Despite the lower net contributions, the University has maintained its commitment to funding a substantial number of scholarships. The University spent 34 percent of the money raised from tuition and fees in fiscal year 2012 on scholarships to students, amounting to about $123 million. The University devoted the same percentage to scholarships in fiscal year 2011.

“We’ve done a lot to maintain our commitment to financial aid,” Huidekoper said, adding that the 34 percent scholarships-to-overall-tuition ratio was not a “stated target” ratio. She said rather than set a fixed amount for scholarships, the University seeks to fulfill all of its financial aid obligations, given that it has a need-blind admission policy for domestic applicants.

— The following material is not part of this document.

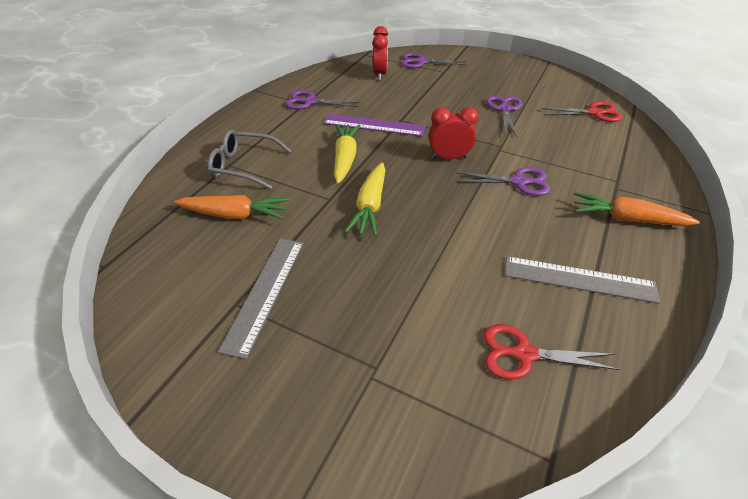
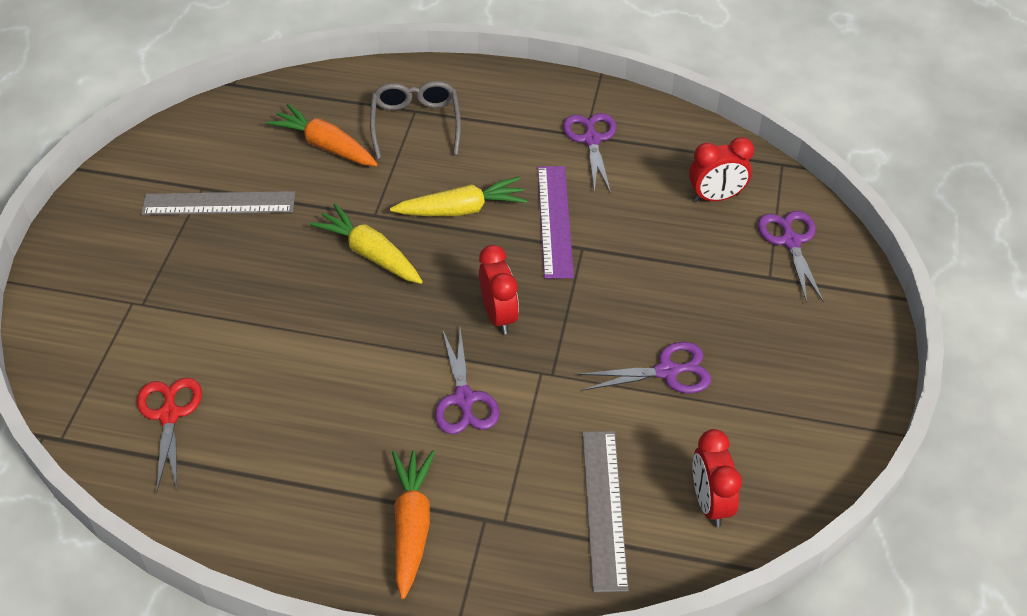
camera: 75 degrees right, 5 degrees up
(235, 215) = (326, 146): orange carrot -> orange carrot turned 135 degrees clockwise
(370, 206) = (370, 254): yellow carrot -> yellow carrot turned 45 degrees clockwise
(579, 279) = (284, 465): grey ruler -> grey ruler (604, 508)
(594, 113) = (710, 502): red scissors -> red clock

But Huidekoper warned that the University’s financial aid program, which has been growing at an average annual rate of 6 percent, has the potential to outpace revenue growth. With the endowment’s decreased value from the recent financial crisis, the University has had to slash staff salaries and initiate layoffs in recent years in order to maintain its financial aid commitments, she said.

Outside experts expressed skepticism that the University is in as dire of a financial situation as the Bain and Sterling report suggested.

“I wouldn’t say that places like Brown are stuck in a rut,” said Tom Parker, senior associate at the Institute for Higher Education Policy. “I just don’t see Brown in the category of those institutions that Bain is most concerned about.”

The 34 percent share of tuition and fees going to scholarships falls within the norm for wealthier universities, Parker said. He added that he doubted the University’s dip in its net assets value was due to any management problem, saying that the University has a strong financial management team.

“Expensive private schools like Brown are like hospitals,” Parker said, disagreeing with assessments warning that the University is not on a steady long-term course. “It’s a little like saying Mass General Hospital is going out of business.”

Howard Bunsis, chair of the American Association of University Professors’ collective bargaining congress, disputed Bain’s characterization of the University’s financial outlook.

“The conclusion is completely erroneous,” Bunsis said. “A bad year in the endowment for them really has very little effect on their long-term health.”

But Bunsis noted that he believes many universities, including Brown and other elite institutions, face a sharp financial challenge from the growth in the number of administrators. He said his review of the University’s financial statements indicated that too much money is apportioned to administrators when it should instead be going to more academic functions, such as the hiring of new faculty.

“They seem like they are incredibly top-heavy with administrative costs,” Bunsis said. “There are too many administrators making too much money.”

Bunsis said many universities need to consider the costs and benefits of hiring more administrators as opposed to more faculty members, pointing to research as a key to bringing in more money for universities.